**DATA FOR THE TASK**

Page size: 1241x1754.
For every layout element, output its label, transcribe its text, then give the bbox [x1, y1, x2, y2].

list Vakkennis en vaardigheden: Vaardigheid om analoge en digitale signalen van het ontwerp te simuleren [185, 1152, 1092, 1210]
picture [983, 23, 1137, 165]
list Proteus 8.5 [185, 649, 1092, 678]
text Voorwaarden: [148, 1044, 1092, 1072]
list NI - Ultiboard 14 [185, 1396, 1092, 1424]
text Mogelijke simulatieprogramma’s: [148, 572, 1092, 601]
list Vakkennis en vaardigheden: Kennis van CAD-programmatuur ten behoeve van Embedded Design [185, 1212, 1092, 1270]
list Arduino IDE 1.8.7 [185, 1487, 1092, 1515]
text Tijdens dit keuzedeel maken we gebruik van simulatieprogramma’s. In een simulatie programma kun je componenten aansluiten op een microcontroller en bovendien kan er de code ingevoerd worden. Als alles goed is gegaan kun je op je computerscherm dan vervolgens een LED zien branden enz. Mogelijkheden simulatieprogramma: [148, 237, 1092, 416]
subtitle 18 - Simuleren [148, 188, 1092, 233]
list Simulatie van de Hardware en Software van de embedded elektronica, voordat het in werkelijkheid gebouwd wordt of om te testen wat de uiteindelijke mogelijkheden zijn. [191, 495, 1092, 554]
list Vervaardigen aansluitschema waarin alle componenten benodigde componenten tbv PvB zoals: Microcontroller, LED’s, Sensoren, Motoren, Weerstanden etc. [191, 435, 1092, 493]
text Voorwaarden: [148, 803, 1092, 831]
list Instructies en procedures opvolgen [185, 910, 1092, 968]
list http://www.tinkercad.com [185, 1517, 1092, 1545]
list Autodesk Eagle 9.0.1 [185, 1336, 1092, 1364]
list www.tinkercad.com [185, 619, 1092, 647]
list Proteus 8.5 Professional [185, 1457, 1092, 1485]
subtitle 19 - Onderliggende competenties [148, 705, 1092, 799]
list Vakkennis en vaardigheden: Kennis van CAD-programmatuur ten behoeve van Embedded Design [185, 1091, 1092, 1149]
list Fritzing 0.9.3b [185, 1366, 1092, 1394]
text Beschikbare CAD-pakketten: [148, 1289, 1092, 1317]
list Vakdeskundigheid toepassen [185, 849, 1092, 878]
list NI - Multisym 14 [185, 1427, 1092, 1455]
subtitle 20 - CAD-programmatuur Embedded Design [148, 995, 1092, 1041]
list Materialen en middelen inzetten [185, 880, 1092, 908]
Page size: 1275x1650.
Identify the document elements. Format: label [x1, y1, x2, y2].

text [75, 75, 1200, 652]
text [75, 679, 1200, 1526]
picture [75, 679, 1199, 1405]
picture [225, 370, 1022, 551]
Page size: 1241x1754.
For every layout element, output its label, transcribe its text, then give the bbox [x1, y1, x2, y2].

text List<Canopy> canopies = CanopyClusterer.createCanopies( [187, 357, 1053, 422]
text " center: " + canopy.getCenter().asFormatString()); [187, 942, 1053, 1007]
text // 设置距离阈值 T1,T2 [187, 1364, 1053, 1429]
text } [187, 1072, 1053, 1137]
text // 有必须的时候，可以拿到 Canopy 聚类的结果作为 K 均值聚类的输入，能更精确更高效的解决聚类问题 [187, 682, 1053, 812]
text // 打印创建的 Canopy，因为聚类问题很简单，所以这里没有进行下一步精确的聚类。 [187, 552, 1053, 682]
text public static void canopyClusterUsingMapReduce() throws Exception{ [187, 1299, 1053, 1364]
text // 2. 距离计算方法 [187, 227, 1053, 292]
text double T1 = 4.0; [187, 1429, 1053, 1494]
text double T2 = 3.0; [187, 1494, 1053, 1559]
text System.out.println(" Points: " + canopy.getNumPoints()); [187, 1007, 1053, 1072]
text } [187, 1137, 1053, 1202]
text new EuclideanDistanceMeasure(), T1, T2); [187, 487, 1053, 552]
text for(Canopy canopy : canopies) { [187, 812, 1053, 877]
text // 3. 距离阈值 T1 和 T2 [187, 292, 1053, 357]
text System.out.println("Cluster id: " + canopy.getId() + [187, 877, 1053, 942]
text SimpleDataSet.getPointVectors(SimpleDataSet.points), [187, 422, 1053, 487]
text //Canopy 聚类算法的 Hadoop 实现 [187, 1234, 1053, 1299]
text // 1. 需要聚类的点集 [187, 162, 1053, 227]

**ACTIVITY**
Using the data above, reproduce every line exactly.

**EXERCISE SOLUTION**
Page size: 1241x1754.
For every layout element, output its label, transcribe its text, then give the bbox [x1, y1, x2, y2].

list Vakkennis en vaardigheden: Vaardigheid om analoge en digitale signalen van het ontwerp te simuleren [185, 1152, 1092, 1210]
picture [983, 23, 1137, 165]
list Proteus 8.5 [185, 649, 1092, 678]
text Voorwaarden: [148, 1044, 1092, 1072]
list NI - Ultiboard 14 [185, 1396, 1092, 1424]
text Mogelijke simulatieprogramma’s: [148, 572, 1092, 601]
list Vakkennis en vaardigheden: Kennis van CAD-programmatuur ten behoeve van Embedded Design [185, 1212, 1092, 1270]
list Arduino IDE 1.8.7 [185, 1487, 1092, 1515]
text Tijdens dit keuzedeel maken we gebruik van simulatieprogramma’s. In een simulatie programma kun je componenten aansluiten op een microcontroller en bovendien kan er de code ingevoerd worden. Als alles goed is gegaan kun je op je computerscherm dan vervolgens een LED zien branden enz. Mogelijkheden simulatieprogramma: [148, 237, 1092, 416]
subtitle 18 - Simuleren [148, 188, 1092, 233]
list Simulatie van de Hardware en Software van de embedded elektronica, voordat het in werkelijkheid gebouwd wordt of om te testen wat de uiteindelijke mogelijkheden zijn. [191, 495, 1092, 554]
list Vervaardigen aansluitschema waarin alle componenten benodigde componenten tbv PvB zoals: Microcontroller, LED’s, Sensoren, Motoren, Weerstanden etc. [191, 435, 1092, 493]
text Voorwaarden: [148, 803, 1092, 831]
list Instructies en procedures opvolgen [185, 910, 1092, 968]
list http://www.tinkercad.com [185, 1517, 1092, 1545]
list Autodesk Eagle 9.0.1 [185, 1336, 1092, 1364]
list www.tinkercad.com [185, 619, 1092, 647]
list Proteus 8.5 Professional [185, 1457, 1092, 1485]
subtitle 19 - Onderliggende competenties [148, 705, 1092, 799]
list Vakkennis en vaardigheden: Kennis van CAD-programmatuur ten behoeve van Embedded Design [185, 1091, 1092, 1149]
list Fritzing 0.9.3b [185, 1366, 1092, 1394]
text Beschikbare CAD-pakketten: [148, 1289, 1092, 1317]
list Vakdeskundigheid toepassen [185, 849, 1092, 878]
list NI - Multisym 14 [185, 1427, 1092, 1455]
subtitle 20 - CAD-programmatuur Embedded Design [148, 995, 1092, 1041]
list Materialen en middelen inzetten [185, 880, 1092, 908]
Page size: 1275x1650.
Identify the document elements. Format: label [x1, y1, x2, y2].

text [75, 75, 1200, 652]
text [75, 679, 1200, 1526]
picture [75, 679, 1199, 1405]
picture [225, 370, 1022, 551]
Page size: 1241x1754.
For every layout element, output its label, transcribe its text, then give the bbox [x1, y1, x2, y2].

text List<Canopy> canopies = CanopyClusterer.createCanopies( [187, 357, 1053, 422]
text " center: " + canopy.getCenter().asFormatString()); [187, 942, 1053, 1007]
text // 设置距离阈值 T1,T2 [187, 1364, 1053, 1429]
text } [187, 1072, 1053, 1137]
text // 有必须的时候，可以拿到 Canopy 聚类的结果作为 K 均值聚类的输入，能更精确更高效的解决聚类问题 [187, 682, 1053, 812]
text // 打印创建的 Canopy，因为聚类问题很简单，所以这里没有进行下一步精确的聚类。 [187, 552, 1053, 682]
text public static void canopyClusterUsingMapReduce() throws Exception{ [187, 1299, 1053, 1364]
text // 2. 距离计算方法 [187, 227, 1053, 292]
text double T1 = 4.0; [187, 1429, 1053, 1494]
text double T2 = 3.0; [187, 1494, 1053, 1559]
text System.out.println(" Points: " + canopy.getNumPoints()); [187, 1007, 1053, 1072]
text } [187, 1137, 1053, 1202]
text new EuclideanDistanceMeasure(), T1, T2); [187, 487, 1053, 552]
text for(Canopy canopy : canopies) { [187, 812, 1053, 877]
text // 3. 距离阈值 T1 和 T2 [187, 292, 1053, 357]
text System.out.println("Cluster id: " + canopy.getId() + [187, 877, 1053, 942]
text SimpleDataSet.getPointVectors(SimpleDataSet.points), [187, 422, 1053, 487]
text //Canopy 聚类算法的 Hadoop 实现 [187, 1234, 1053, 1299]
text // 1. 需要聚类的点集 [187, 162, 1053, 227]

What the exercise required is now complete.